Recorded data
"""

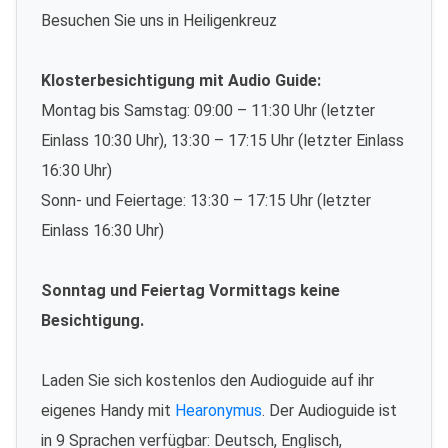
Besuchen Sie uns in Heiligenkreuz
Klosterbesichtigung mit Audio Guide:
Montag bis Samstag: 09:00 – 11:30 Uhr (letzter
Einlass 10:30 Uhr), 13:30 – 17:15 Uhr (letzter Einlass
16:30 Uhr)
Sonn- und Feiertage: 13:30 – 17:15 Uhr (letzter
Einlass 16:30 Uhr)
Sonntag und Feiertag Vormittags keine
Besichtigung.
Laden Sie sich kostenlos den Audioguide auf ihr
eigenes Handy mit
Hearonymus
. Der Audioguide ist
in 9 Sprachen verfügbar: Deutsch, Englisch,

"""

• **Exercise description**
Report each line above that includes the string "Einlass".

• **Written response**
Einlass 10:30 Uhr), 13:30 – 17:15 Uhr (letzter Einlass
Einlass 16:30 Uhr)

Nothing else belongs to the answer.